Galileo est nécessaire pour l'indépendance de l'Europe, sur le registre économique mais aussi militaire. Avoir ignoré ce registre est une grave erreur. Tous les systèmes concurents ont été fondés sur budgets militaires, voués comme beaucoup de projets technologiques ainsi développés (une grande majorité sans doute !) à évoluer vers des applications civiles. Voilà un chantier que l'on pourrait ouvrir à l'Europe de la défense, qui peine à exister,qui a fait l'objet de beaucoup d'homélies pendant la campagne présidentielle mais que l'on oublie lorsqu'il s'agit de développer un projet concret.
l europe c est bien mais le defaut c est le gaspi de notre argent je sait de quoi je parle je suis agriculteur..........

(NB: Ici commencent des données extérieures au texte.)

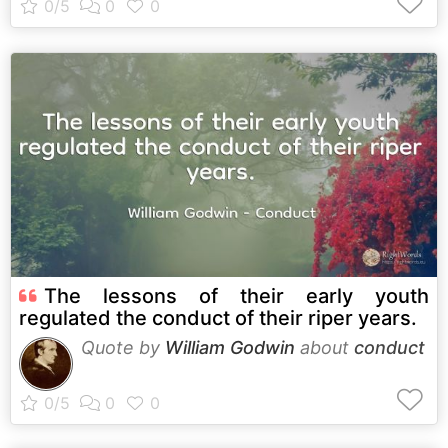
The lessons of their early youth
regulated the conduct of their riper years.
Quote by
William Godwin
about
conduct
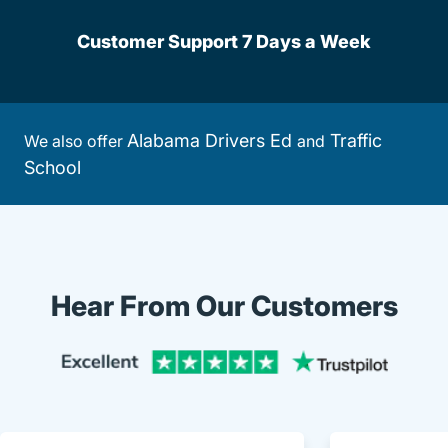
Customer Support 7 Days a Week
Alabama Drivers Ed
Traffic
We also offer
and
School
Hear From Our Customers
Trustpi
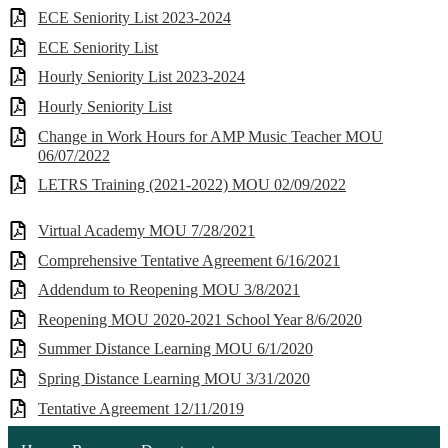
ECE Seniority List 2023-2024
ECE Seniority List
Hourly Seniority List 2023-2024
Hourly Seniority List
Change in Work Hours for AMP Music Teacher MOU
06/07/2022
LETRS Training (2021-2022) MOU 02/09/2022
Virtual Academy MOU 7/28/2021
Comprehensive Tentative Agreement 6/16/2021
Addendum to Reopening MOU 3/8/2021
Reopening MOU 2020-2021 School Year 8/6/2020
Summer Distance Learning MOU 6/1/2020
Spring Distance Learning MOU 3/31/2020
Tentative Agreement 12/11/2019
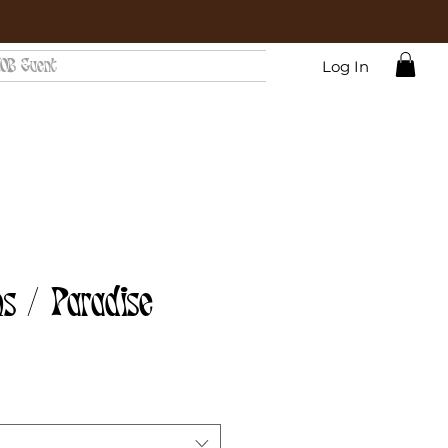
OB Event
Log In
s / Paradise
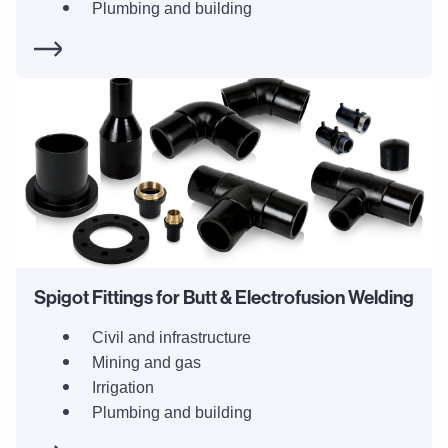
Plumbing and building
Spigot Fittings for Butt & Electrofusion Welding
Civil and infrastructure
Mining and gas
Irrigation
Plumbing and building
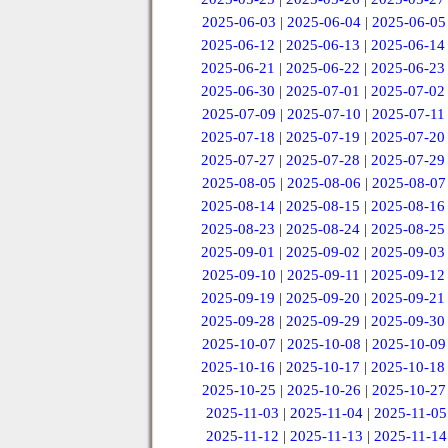
2025-06-03
|
2025-06-04
|
2025-06-05
2025-06-12
|
2025-06-13
|
2025-06-14
2025-06-21
|
2025-06-22
|
2025-06-23
2025-06-30
|
2025-07-01
|
2025-07-02
2025-07-09
|
2025-07-10
|
2025-07-11
2025-07-18
|
2025-07-19
|
2025-07-20
2025-07-27
|
2025-07-28
|
2025-07-29
2025-08-05
|
2025-08-06
|
2025-08-07
2025-08-14
|
2025-08-15
|
2025-08-16
2025-08-23
|
2025-08-24
|
2025-08-25
2025-09-01
|
2025-09-02
|
2025-09-03
2025-09-10
|
2025-09-11
|
2025-09-12
2025-09-19
|
2025-09-20
|
2025-09-21
2025-09-28
|
2025-09-29
|
2025-09-30
2025-10-07
|
2025-10-08
|
2025-10-09
2025-10-16
|
2025-10-17
|
2025-10-18
2025-10-25
|
2025-10-26
|
2025-10-27
2025-11-03
|
2025-11-04
|
2025-11-05
2025-11-12
|
2025-11-13
|
2025-11-14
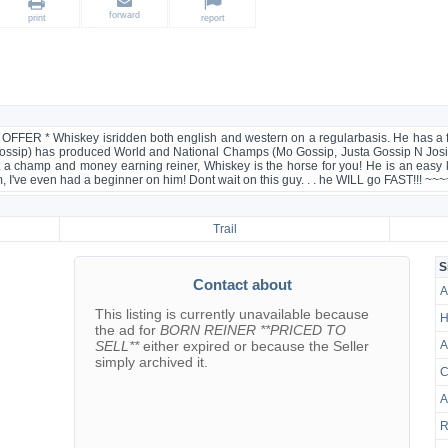
forward
print
report
 Whiskey isridden both english and western on a regularbasis. He has a float
Gossip) has produced World and National Champs (Mo Gossip, Justa Gossip N Josie
t a champ and money earning reiner, Whiskey is the horse for you! He is an easy k
alm, I've even had a beginner on him! Dont wait on this guy. . . he WILL go FAST!!! 
Trail
S
Contact about
A
This listing is currently unavailable because
H
the ad for
BORN REINER **PRICED TO
SELL**
either expired or because the Seller
A
simply archived it.
C
A
R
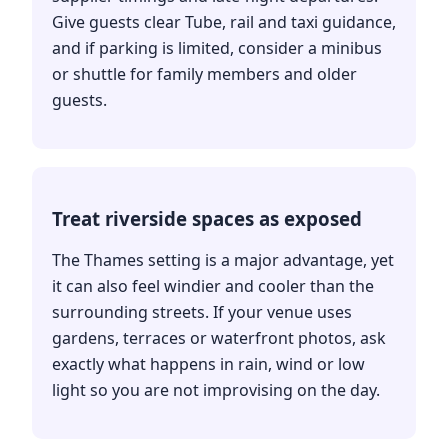
Give guests clear Tube, rail and taxi guidance,
and if parking is limited, consider a minibus
or shuttle for family members and older
guests.
Treat riverside spaces as exposed
The Thames setting is a major advantage, yet
it can also feel windier and cooler than the
surrounding streets. If your venue uses
gardens, terraces or waterfront photos, ask
exactly what happens in rain, wind or low
light so you are not improvising on the day.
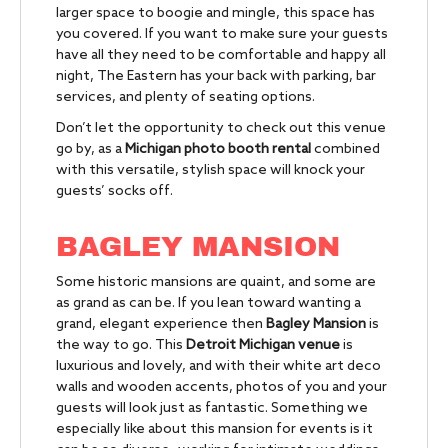
larger space to boogie and mingle, this space has
you covered. If you want to make sure your guests
have all they need to be comfortable and happy all
night, The Eastern has your back with parking, bar
services, and plenty of seating options.
Don’t let the opportunity to check out this venue
go by, as a
Michigan photo booth rental
combined
with this versatile, stylish space will knock your
guests’ socks off.
BAGLEY MANSION
Some historic mansions are quaint, and some are
as grand as can be. If you lean toward wanting a
grand, elegant experience then
Bagley Mansion
is
the way to go.
This
Detroit Michigan venue
is
luxurious and lovely, and with their white art deco
walls and wooden accents, photos of you and your
guests will look just as fantastic. Something we
especially like about this mansion for events is it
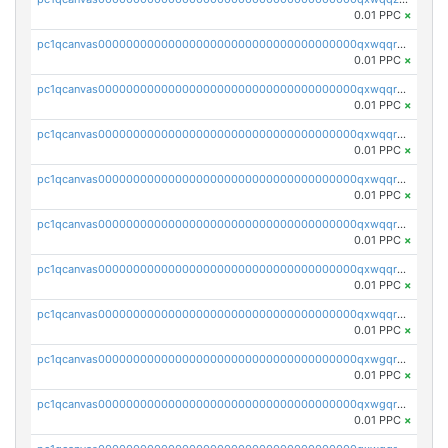
0.01 PPC
×
pc1qcanvas0000000000000000000000000000000000000qxwqqrqzsdgf7z7
0.01 PPC
×
pc1qcanvas0000000000000000000000000000000000000qxwqqryzs9qysa9
0.01 PPC
×
pc1qcanvas0000000000000000000000000000000000000qxwqqrgzsacnz4p
0.01 PPC
×
pc1qcanvas0000000000000000000000000000000000000qxwqqrvzs4s7v26
0.01 PPC
×
pc1qcanvas0000000000000000000000000000000000000qxwqqrszsyp509f
0.01 PPC
×
pc1qcanvas0000000000000000000000000000000000000qxwqqr5zsvfep6j
0.01 PPC
×
pc1qcanvas0000000000000000000000000000000000000qxwqqrczs53wnjk
0.01 PPC
×
pc1qcanvas0000000000000000000000000000000000000qxwgqrczsl28tee
0.01 PPC
×
pc1qcanvas0000000000000000000000000000000000000qxwgqr5zs8jse3a
0.01 PPC
×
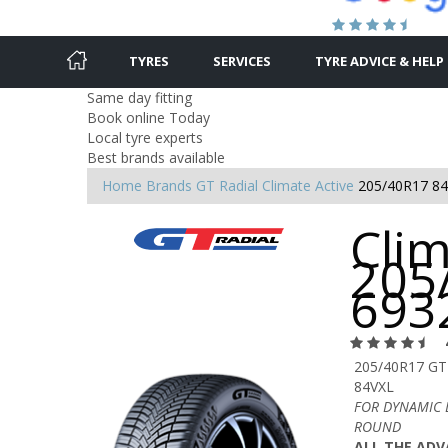
TYRES
SERVICES
TYRE ADVICE & HELP
Same day fitting
Book online Today
Local tyre experts
Best brands available
Home
Brands
GT Radial
Climate Active
205/40R17 8
Clim
205
693
205/40R17 GT
84VXL
FOR DYNAMIC 
ROUND
ALL THE ADV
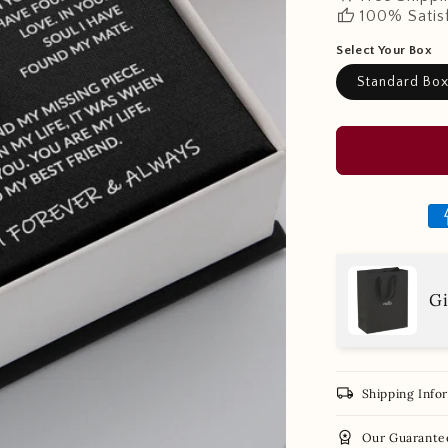
thumb_up
100% Satis
Select Your Box
Standard Bo
Gi
local_shipping
Shipping Info
workspace_premium
Our Guarante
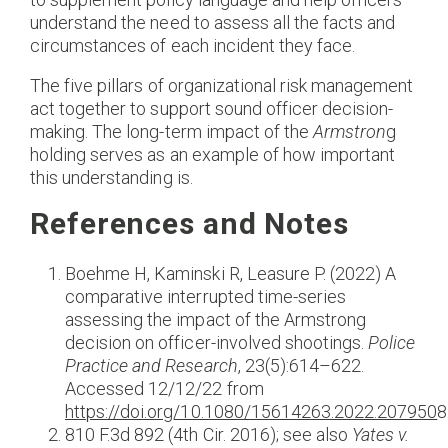
understand the need to assess all the facts and
circumstances of each incident they face.
The five pillars of organizational risk management
act together to support sound officer decision-
making. The long-term impact of the
Armstron
g
holding serves as an example of how important
this understanding is.
References and Notes
Boehme H, Kaminski R, Leasure P. (2022) A
comparative interrupted time-series
assessing the impact of the Armstrong
decision on officer-involved shootings.
Police
Practice and Research
, 23(5):614–622.
Accessed 12/12/22 from
https://doi.org/10.1080/15614263.2022.207950
8
810 F.3d 892 (4th Cir. 2016); see also
Yates v.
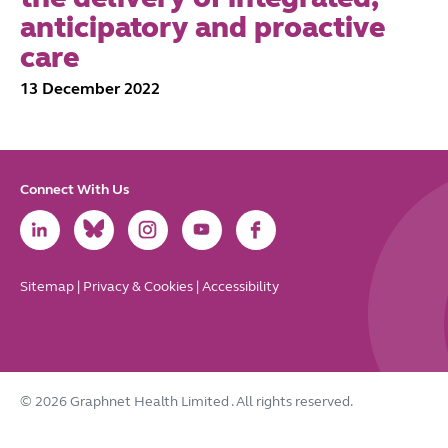
anticipatory and proactive
care
13 December 2022
Connect With Us
Link
Link
Link
Link
Link
to
to
to
to
to
LinkedIn
Bluesky
Instagram
Youtube
Facebook
Sitemap
|
Privacy & Cookies
|
Accessibility
© 2026 Graphnet Health Limited
. All rights reserved.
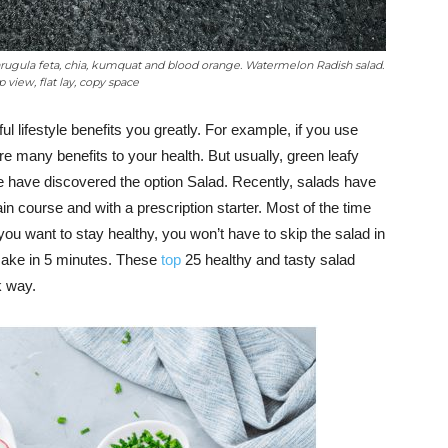
arugula feta, chia, kumquat and blood orange. Watermelon Radish salad.
 view, flat lay, copy space
ul lifestyle benefits you greatly. For example, if you use
are many benefits to your health. But usually, green leafy
e have discovered the option Salad. Recently, salads have
in course and with a prescription starter. Most of the time
f you want to stay healthy, you won’t have to skip the salad in
 make in 5 minutes. These
top
25 healthy and tasty salad
k way.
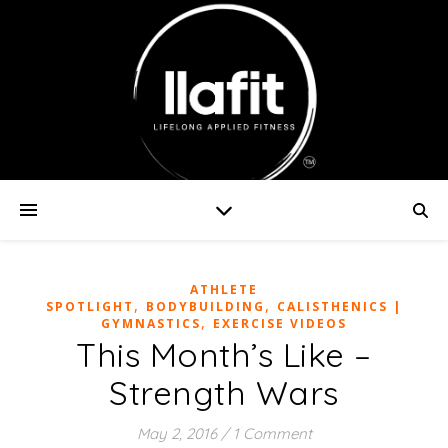
ATHLETE
,
,
SPOTLIGHT
BODYBUILDING
CALISTHENICS |
,
GYMNASTICS
EXERCISE VIDEOS
This Month’s Like –
Strength Wars
May 2, 2016
/
1 Comment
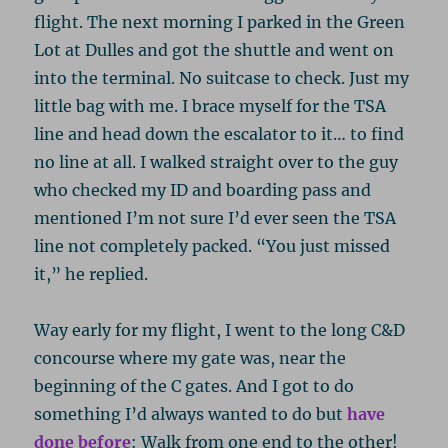
flight. The next morning I parked in the Green
Lot at Dulles and got the shuttle and went on
into the terminal. No suitcase to check. Just my
little bag with me. I brace myself for the TSA
line and head down the escalator to it… to find
no line at all. I walked straight over to the guy
who checked my ID and boarding pass and
mentioned I’m not sure I’d ever seen the TSA
line not completely packed. “You just missed
it,” he replied.
Way early for my flight, I went to the long C&D
concourse where my gate was, near the
beginning of the C gates. And I got to do
something I’d always wanted to do but
have
done before
: Walk from one end to the other!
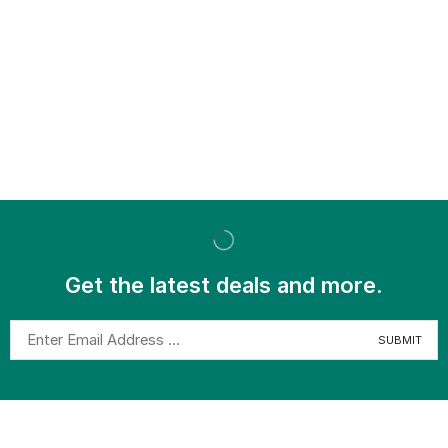
Get the latest deals and more.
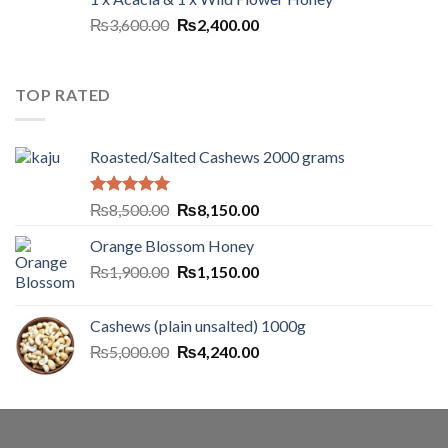
₨
3,600.00
₨
2,400.00
TOP RATED
Roasted/Salted Cashews 2000 grams
Rated
5.00
₨
8,500.00
₨
8,150.00
out of 5
Orange Blossom Honey
₨
1,900.00
₨
1,150.00
Cashews (plain unsalted) 1000g
₨
5,000.00
₨
4,240.00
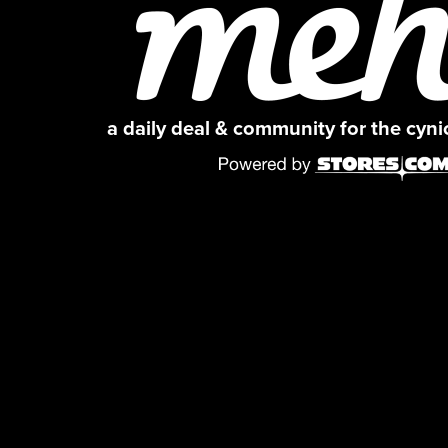
a daily deal & community for the cyn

Les industriels ont peur et ils ont raison. Il faut donc des fonds publics. Et pourquoi ces fonds publics ne seraient-ils pas rentabilisés par la suite en facturant le droit d'utilisation de Galiléo aux industriels ? Pourquoi l'état devrait t'il toujours miser à perte ? Des risques sont à prendre, ils le seront avec nos impôts alors créons une structure qui puisse tenter au moins un retour partiel sur investissement
Il faut mettre sur pied le système Galileo (européen) le plus vite possible pour évincer le système GPS (américain) qui veut monopoliser la navigation par satelite dans le monde (et y imposer ses lois et normes)
Sans Europe solidaire à défaut d'états unis européens, il sera difficile d'avancer, pour le plus grand bénéfice des USa (et je suis loin d'être anti-américain, au contraire, mais chacun a le droit de voir midi à sa porte non?)! Alors Galliléo c'est cher, mais c'est le prix à payer de la liberté!
des fonds publics, c'est à dire tous les impôts que nous nous saignons à payer et qui sont reversés à Bruxelles, pour une connerie pareille!! je crois qu'il y a mieux à faire avec "des fonds publics" que de financer un système qui a la folie des grandeurs! J'espère que ce projet sera purement et simplement abandonné! Je crois que l'Europe a d'autres priorités que de financer un système qui ne nous servira pas à grand chose!!!!!!!!!